IBM Websphere Liberty is a lightweight Java application server built for cloud environments, offering a fast and flexible runtime for microservices and cloud-native applications. It features rapid startup times, easy configuration, and support for Java EE and MicroProfile standards. However, it may lack some advanced features and tooling compared to other enterprise-grade application servers.

  1. WildFly: WildFly, formerly known as JBoss Application Server, is an open-source Java EE application server with fast startup times and a small footprint. It offers clustering support, Java EE compatibility, and management capabilities through the WildFly Management Console. Pros: robust clustering capabilities, open-source community support. Cons: some users may find documentation lacking compared to commercial alternatives like Websphere Liberty.
  2. Payara Server: Payara Server is a fully-supported and compatible drop-in replacement for GlassFish Server, offering Java EE runtime with features like high availability, monitoring, and clustering. It provides a comprehensive admin console for managing deployments and monitoring performance. Pros: GlassFish compatibility, Enterprise support options. Cons: May require additional licensing for enterprise features.
  3. Apache TomEE: Apache TomEE is an open-source Java EE application server built on top of Apache Tomcat, providing a lightweight and high-performance runtime for Java EE applications. It includes support for JPA, EJB, JAX-RS, and other Java EE specifications. Pros: lightweight footprint, tight integration with Apache Tomcat. Cons: Community support may not be as extensive as commercial offerings like Websphere Liberty.
  4. Red Hat JBoss EAP: Red Hat JBoss Enterprise Application Platform (EAP) is a commercially supported Java EE application server with enterprise features like clustering, high availability, and management tools. It offers compatibility with Java EE standards and support for building and running cloud-native applications. Pros: Commercial support from Red Hat, enterprise-grade features. Cons: Licensing costs may be prohibitive for some organizations.
  5. Oracle WebLogic Server: Oracle WebLogic Server is an enterprise-grade Java EE application server with features like support for Oracle products, high availability, and scalability. It provides tools for monitoring and managing applications in cloud environments. Pros: Integration with Oracle products, enterprise-class support. Cons: Licensing costs can be expensive for some organizations.
  6. Tomee-plume: The tomee-plume project inside Apache TomEE community provides J2EE-based solutions and integration into Java applications by expanding the storage property introduced by Tomcat version 6 and Apache TomEE version 1.5.1 onwards. It improves on the integration of various additional functions and features. Pros: Easy integration, vast community support. Cons: Requires a learning curve to fully utilize all features.
  7. Jetty: Jetty is a lightweight, open-source Java application server and servlet engine with a focus on high performance and low latency. It is commonly used in microservices and embedded applications, offering a flexible and scalable runtime for Java web applications. Pros: Lightweight footprint, high performance. Cons: May require additional configuration for enterprise features.
  8. Thorntail: Thorntail is a microservices framework that allows developers to package their Java EE applications as executable JAR files. It is based on the WildFly application server and offers features like microprofile support, runtime updates, and minimalist design for cloud-native applications. Pros: Microservices support, rapid deployment. Cons: Limited support for traditional Java EE applications.
  9. Undertow: Undertow is a lightweight, high-performance web server and servlet container built by the JBoss community. It is designed for dynamic and non-blocking requests, making it ideal for microservices and reactive programming. Pros: High performance, non-blocking IO. Cons: Limited support compared to full-fledged application servers like Websphere Liberty.
  10. GlassFish: GlassFish is an open-source Java EE application server that provides a reference implementation of Java EE specifications. It includes features like clustering, centralized administration, and support for deploying web applications. Pros: Open-source, Java EE compatibility. Cons: Some users may find it lacking in advanced enterprise features.

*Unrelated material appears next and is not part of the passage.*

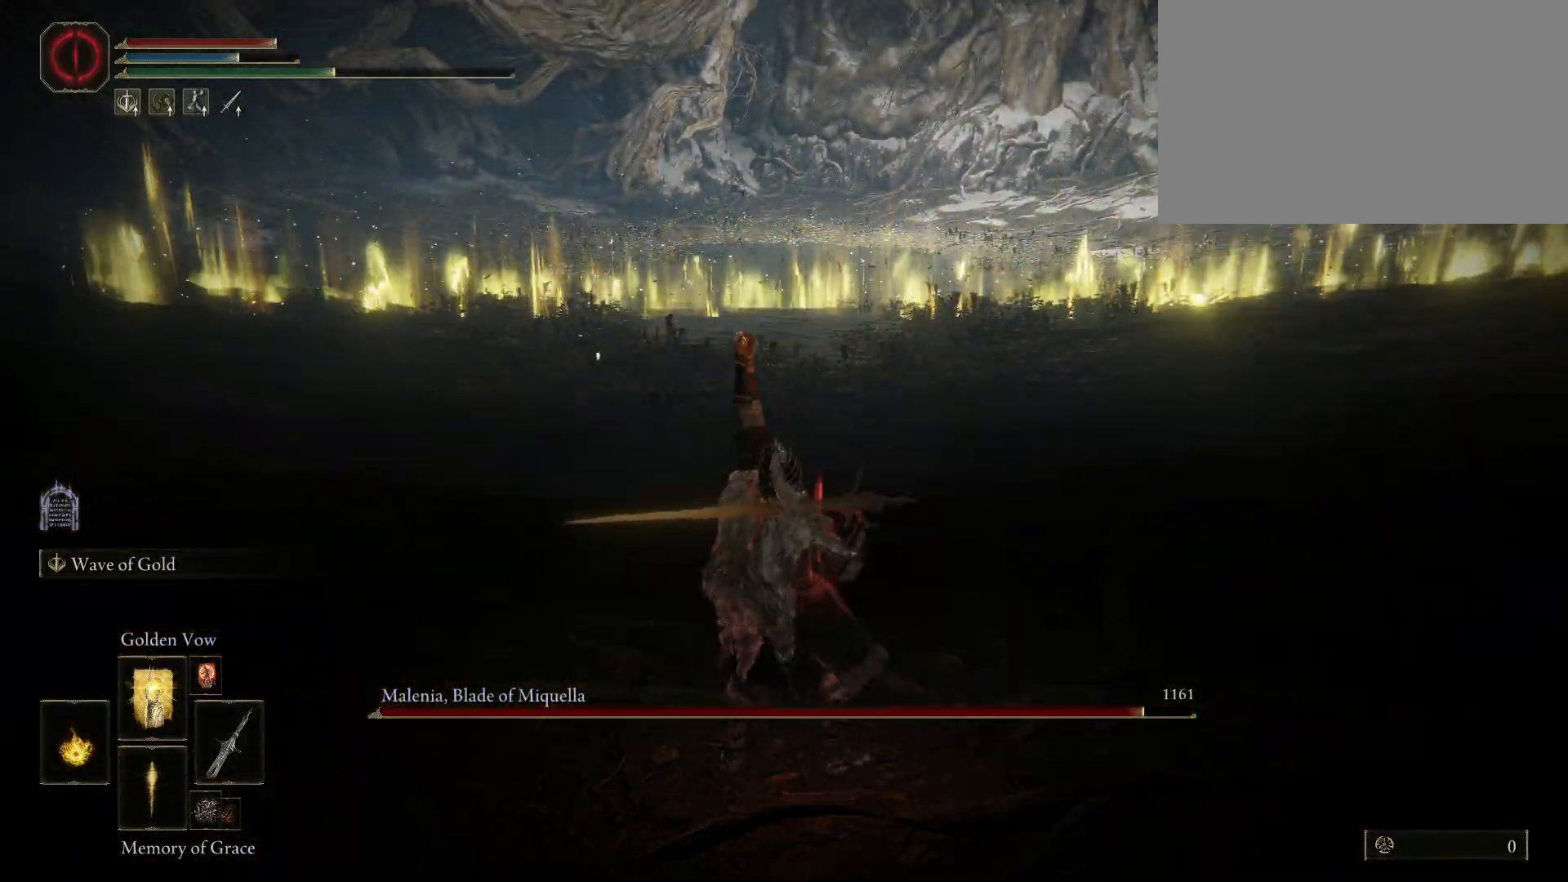
{"keys": [], "mouse": [], "events": []}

Top Alternatives to Websphere Liberty

  • Apache Tomcat
    Apache Tomcat

    Apache Tomcat powers numerous large-scale, mission-critical web applications across a diverse range of industries and organizations. ...

  • JBoss
    JBoss

    An application platform for hosting your apps that provides an innovative modular, cloud-ready architecture, powerful management and automation, and world class developer productivity. ...

  • Spring Boot
    Spring Boot

    Spring Boot makes it easy to create stand-alone, production-grade Spring based Applications that you can "just run". We take an opinionated view of the Spring platform and third-party libraries so you can get started with minimum fuss. Most Spring Boot applications need very little Spring configuration. ...

  • Jetty
    Jetty

    Jetty is used in a wide variety of projects and products, both in development and production. Jetty can be easily embedded in devices, tools, frameworks, application servers, and clusters. See the Jetty Powered page for more uses of Jetty. ...

  • Wildfly
    Wildfly

    It is a flexible, lightweight, managed application runtime that helps you build amazing applications. It supports the latest standards for web development. ...

  • NGINX
    NGINX

    nginx [engine x] is an HTTP and reverse proxy server, as well as a mail proxy server, written by Igor Sysoev. According to Netcraft nginx served or proxied 30.46% of the top million busiest sites in Jan 2018. ...

  • Apache HTTP Server
    Apache HTTP Server

    The Apache HTTP Server is a powerful and flexible HTTP/1.1 compliant web server. Originally designed as a replacement for the NCSA HTTP Server, it has grown to be the most popular web server on the Internet. ...

  • Amazon EC2
    Amazon EC2

    It is a web service that provides resizable compute capacity in the cloud. It is designed to make web-scale computing easier for developers. ...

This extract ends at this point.